The ceremony is a vestigial remnant of the days the knights were primarily the kingdom's military force, and for the benefit of generations of nobility of uncertain physical capability, generally a ritualised affair.
The Lord Vizier stands at the uphill end of the course — with its thick upthrust thickets of randomly-angled wooden beams, its hand-width bridges to challenge one's balance, its ivy-cloaked climbing surfaces, its freezing ornamental ponds and sheets of treacherous mud — and a succession of knights-aspirant ascends the more recent, long but dignified stairway that climbs alongside it, its tribulations now relegated to metaphor, and undergo what is left of the acceptance trial.
He stands at the peak of the course, and each stands before him in their turn. He takes in hand the ritual Orb, and makes as if to cast it away, twice; and the aspirant pantomimes as if to retrieve it, demonstrating their unswerving commitment to their monarch's command, without question. The third time, he casts it for retrieval — or these days, limply lets it falls from his own hands into the aspirant's waiting grasp — so that, Orb in hand, they may approach the throne, present it to its owner, and swear fealty, to be formally accepted as knight.

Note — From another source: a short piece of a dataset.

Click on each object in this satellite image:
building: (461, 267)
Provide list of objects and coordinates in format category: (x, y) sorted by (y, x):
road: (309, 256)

The Corgi aproaches to stand before him, alert, shoulders relaxed. He makes the obligatory feints, and then — the Princess belatedly realises what he's about from the tension in his back, moments before he does it — he winds back his arm, the Orb's antique gilding gleaming dully in his hand, and lobs it high and far, arcing down and down with the long hill falling away beneath it, to fall somewhere below.
"FETCH!" he barks venomously.
Her fingers spasm uselessly on the throne's arms, but then, impossibly, the Corgi aspirant's smile breaks through, and the Princess realises that this was so obvious, such a plain obstacle to throw in her path, she expected it — she's spinning away, sprinting for the first of the obstacles, a joyful whoop tearing from her throat.
There follows the longest forty minutes of the Princess's life. The throne is placed conveniently for the modern form of the trial; she's too far back to follow what happens, can't see downhill. But the crowd of spectators, normally there to no more than politely clap each acceptance, spend the entire time flooded to the best vantage spot they can manage, gasping at presumable setbacks and perils, yelling and cheering. She can't see any of it, but she knows, she knows immediately when the knight-aspirant finds the Orb, from the tenor of the delighted screaming.
The Corgi makes her way back up to the field by way of the stairs, clothes torn, thorns and leaves still clinging to her. She is soaked from head to toe, encased in slick mud up to mid-thigh.
Her smile is brilliant.
The Princess looks down at her, sunk to one knee, proffering the Orb in time-honoured fashion, and her heart stutters over the newly unfamiliar words of the ceremony she has presided over every year of her adult life:
"Again, your majesty?" the Corgi says, head bent humbly, her smile heating every syllable.
The Princess leans forward, takes the Orb from outstretched fingers. "The Crown accepts your services," she pronounces, and the rote words mean something, that's what they're for; but these feel like they mean mysterious worlds more; "you are my Good Girl."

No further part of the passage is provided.